C’est en fait toute la thèse du film qui repose sur ce rapport affectif: “L’horloger de Saint-Paul” n’a finalement pas grand-chose d’un polar classique et n’invite d’ailleurs pas franchement au doute quant à la culpabilité du fils de notre héros. Le véritable fond du film n’est pas dans l’enquête mais plutôt dans l’étude sociologique des relations père/fils. Tavernier utilise des conditions dramatiques pour exacerber des sentiments du quotidien, Michel et son fils sont des gens comme vous et nous et c’est ce dogme qui offre une forme d’universalité pertinente au propos du long métrage, une pureté dans l’image du paternel.

Un rôle dans lequel Philippe Noiret triomphe totalement. Le comédien semble évoluer sur deux plans: il y a les répliques qu’il aboie, comme à bout de force, des moments de réactions et de pulsions, puis il y a tous ces instants un peu suspendus où l’acteur s’emmure dans le silence, comme un petit garçon triste et solitaire. Entre ces deux extrêmes, Noiret trouve un équilibre précaire et renvoie l’image d’un homme brisé par le drame. Sa quête est fatalement à mettre en parallèle avec celle de Jean Rochefort tant “L’horloger de Saint-Paul” cherche à unir les deux personnages. Alors qu’on pourrait imaginer Michel réfractaire à l’idée d’aider la police, il se noue entre le père et le flic une relation unique. Ils sont en fait liés par une même recherche de vérité même si celle de Guiboud est factuelle et celle de Michel totalement émotionnelle.

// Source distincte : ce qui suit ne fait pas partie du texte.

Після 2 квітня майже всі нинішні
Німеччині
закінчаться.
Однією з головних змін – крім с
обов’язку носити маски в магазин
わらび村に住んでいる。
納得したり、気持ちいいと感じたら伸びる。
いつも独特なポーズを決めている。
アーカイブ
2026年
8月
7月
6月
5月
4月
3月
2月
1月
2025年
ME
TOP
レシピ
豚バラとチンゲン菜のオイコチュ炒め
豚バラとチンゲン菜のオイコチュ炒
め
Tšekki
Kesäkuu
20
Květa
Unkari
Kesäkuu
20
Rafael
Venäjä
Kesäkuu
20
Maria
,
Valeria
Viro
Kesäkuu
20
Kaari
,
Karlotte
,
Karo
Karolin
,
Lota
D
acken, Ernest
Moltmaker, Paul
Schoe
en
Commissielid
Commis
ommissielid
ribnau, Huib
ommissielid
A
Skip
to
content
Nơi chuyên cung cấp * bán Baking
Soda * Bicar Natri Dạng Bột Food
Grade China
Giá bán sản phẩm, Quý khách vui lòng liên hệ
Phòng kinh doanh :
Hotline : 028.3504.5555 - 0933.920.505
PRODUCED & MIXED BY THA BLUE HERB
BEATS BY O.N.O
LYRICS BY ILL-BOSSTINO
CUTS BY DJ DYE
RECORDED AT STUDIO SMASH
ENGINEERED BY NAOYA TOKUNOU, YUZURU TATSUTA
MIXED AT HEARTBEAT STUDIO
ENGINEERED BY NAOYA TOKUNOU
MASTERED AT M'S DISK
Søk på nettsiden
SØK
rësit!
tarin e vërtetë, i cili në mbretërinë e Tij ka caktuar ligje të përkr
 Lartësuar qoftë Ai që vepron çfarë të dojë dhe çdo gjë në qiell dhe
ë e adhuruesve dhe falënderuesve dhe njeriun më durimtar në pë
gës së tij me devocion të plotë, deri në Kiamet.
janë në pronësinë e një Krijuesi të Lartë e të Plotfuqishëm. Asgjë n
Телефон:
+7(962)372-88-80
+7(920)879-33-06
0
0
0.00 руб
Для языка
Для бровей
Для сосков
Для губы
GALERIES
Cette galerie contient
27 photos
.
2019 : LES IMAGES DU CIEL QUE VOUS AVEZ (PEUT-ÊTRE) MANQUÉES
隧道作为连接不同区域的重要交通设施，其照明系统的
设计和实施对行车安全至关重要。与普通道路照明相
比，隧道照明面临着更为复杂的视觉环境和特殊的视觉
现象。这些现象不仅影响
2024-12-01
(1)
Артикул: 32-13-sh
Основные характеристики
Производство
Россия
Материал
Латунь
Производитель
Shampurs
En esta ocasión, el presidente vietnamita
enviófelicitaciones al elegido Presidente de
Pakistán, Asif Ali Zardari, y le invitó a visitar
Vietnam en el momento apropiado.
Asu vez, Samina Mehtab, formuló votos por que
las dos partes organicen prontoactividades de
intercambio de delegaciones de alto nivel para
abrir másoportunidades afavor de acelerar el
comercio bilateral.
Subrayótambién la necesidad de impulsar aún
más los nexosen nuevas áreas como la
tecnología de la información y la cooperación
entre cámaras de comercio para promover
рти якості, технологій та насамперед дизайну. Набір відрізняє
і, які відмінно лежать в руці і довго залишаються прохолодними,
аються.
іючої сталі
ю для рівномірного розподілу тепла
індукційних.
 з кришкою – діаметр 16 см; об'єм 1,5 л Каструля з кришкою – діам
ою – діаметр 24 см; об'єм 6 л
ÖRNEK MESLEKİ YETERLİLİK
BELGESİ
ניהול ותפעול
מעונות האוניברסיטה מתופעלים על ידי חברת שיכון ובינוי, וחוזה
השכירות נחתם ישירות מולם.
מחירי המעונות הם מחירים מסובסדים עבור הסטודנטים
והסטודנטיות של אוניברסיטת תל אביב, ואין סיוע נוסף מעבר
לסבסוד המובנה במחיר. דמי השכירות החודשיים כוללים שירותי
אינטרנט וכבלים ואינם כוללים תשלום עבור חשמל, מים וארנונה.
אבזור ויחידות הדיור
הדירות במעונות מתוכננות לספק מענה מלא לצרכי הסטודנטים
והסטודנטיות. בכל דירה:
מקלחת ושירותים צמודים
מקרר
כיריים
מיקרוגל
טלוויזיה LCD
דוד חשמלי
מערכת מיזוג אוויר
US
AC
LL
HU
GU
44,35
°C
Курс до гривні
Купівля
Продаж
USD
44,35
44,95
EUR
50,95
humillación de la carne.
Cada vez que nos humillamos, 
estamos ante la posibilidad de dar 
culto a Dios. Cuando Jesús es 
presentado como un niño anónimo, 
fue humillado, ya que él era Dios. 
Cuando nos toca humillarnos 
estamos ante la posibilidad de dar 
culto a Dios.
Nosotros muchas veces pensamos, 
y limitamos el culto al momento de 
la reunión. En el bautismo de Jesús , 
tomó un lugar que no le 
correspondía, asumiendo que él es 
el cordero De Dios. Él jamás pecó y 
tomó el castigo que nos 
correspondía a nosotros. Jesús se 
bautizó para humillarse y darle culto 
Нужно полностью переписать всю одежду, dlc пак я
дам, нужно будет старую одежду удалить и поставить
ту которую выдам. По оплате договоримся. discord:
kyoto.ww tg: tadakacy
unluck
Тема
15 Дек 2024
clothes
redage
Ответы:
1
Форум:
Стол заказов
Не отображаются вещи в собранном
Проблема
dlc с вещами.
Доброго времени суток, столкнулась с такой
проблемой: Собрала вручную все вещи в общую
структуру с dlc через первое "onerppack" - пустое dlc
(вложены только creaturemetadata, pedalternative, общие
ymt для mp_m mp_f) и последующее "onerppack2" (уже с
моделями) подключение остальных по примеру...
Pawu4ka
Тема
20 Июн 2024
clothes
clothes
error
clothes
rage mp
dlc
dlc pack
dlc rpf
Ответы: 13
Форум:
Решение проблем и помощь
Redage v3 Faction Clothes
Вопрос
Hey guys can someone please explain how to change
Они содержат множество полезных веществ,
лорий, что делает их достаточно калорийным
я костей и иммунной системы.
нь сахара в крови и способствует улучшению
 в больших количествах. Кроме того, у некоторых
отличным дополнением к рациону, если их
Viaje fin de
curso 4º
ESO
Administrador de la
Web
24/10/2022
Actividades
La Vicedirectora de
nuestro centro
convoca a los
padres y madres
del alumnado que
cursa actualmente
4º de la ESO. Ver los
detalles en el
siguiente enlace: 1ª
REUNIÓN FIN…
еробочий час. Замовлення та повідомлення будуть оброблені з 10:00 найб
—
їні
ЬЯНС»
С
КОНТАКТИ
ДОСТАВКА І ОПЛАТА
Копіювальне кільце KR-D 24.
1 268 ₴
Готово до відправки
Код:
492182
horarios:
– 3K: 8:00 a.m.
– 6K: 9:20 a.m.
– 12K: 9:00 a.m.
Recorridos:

Un duo solidifié par une véritable science du dialogue et de la sonorité des tirades. “L’horloger de Saint-Paul” ne manque jamais de naturel dans ses échanges puis d’un coup, une réplique va nous piquer davantage que les autres et nous sortir de la contemplation pour s’en imprégner pleinement. On n’attendait pas mieux d’une adaptation d’une nouvelle de Georges Simenon, certes, mais le travail de réécriture est admirable. On est d’ailleurs peu surpris de voir le film être dédié à Jacques Prévert tant cet aspect du récit saute aux oreilles.

Puis il y a le côté politique par nature que porte le long métrage et que le film ne renie pas franchement. L’important  c’est l’affect, l’amour du père pour le fils, cela ne fait aucun doute et jamais Tavernier ne va contrarier ce point, pourtant son œuvre va parfois enfiler la cape de la justice sociale pour tacler les institutions. Montrer une police parfois inhumaine, dénoncer des médias qui se réjouissent du malheur des autres et qui manipulent les victimes des accidents de la vie, ou encore pointer du doigt une population qui préfère les rumeurs aux faits: tout cela, “L’horloger de Saint-Paul” ne cherche pas à l’oublier et l’énonce parfois subtilement.

Ce périple du côté du cinéma de Bertrand Tavernier nous invite à creuser encore plus loin notre exploration. Son film est plein de sincérité et de savoir-faire, jusqu’à ériger “L’horloger de Saint-Paul” en expérience unique, véritable vision d’auteur.